> [WORK TASK] Lines of the data that contain the word "Policy" are the ones to copy.

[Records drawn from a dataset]
■ ■ ■ ■ ■

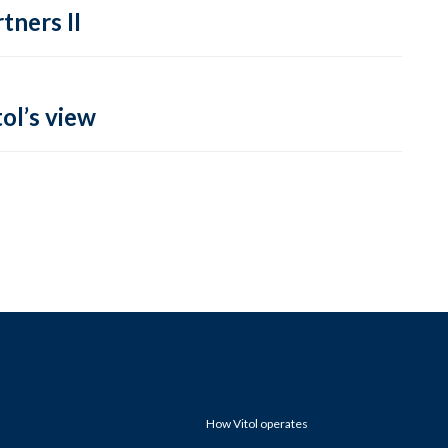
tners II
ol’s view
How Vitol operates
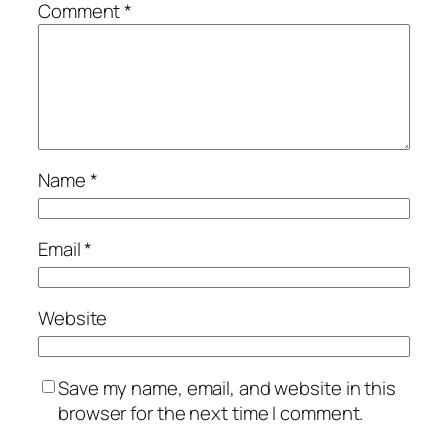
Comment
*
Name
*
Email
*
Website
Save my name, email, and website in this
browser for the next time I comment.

■ ■ ■ ■ ■

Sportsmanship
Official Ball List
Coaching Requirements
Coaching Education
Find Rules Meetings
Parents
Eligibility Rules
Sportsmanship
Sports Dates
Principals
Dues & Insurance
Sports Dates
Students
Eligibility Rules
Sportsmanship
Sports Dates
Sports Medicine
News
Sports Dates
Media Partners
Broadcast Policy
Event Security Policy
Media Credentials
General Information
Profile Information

■ ■ ■ ■ ■

> [WRITTEN SOLUTION]
Broadcast Policy
Event Security Policy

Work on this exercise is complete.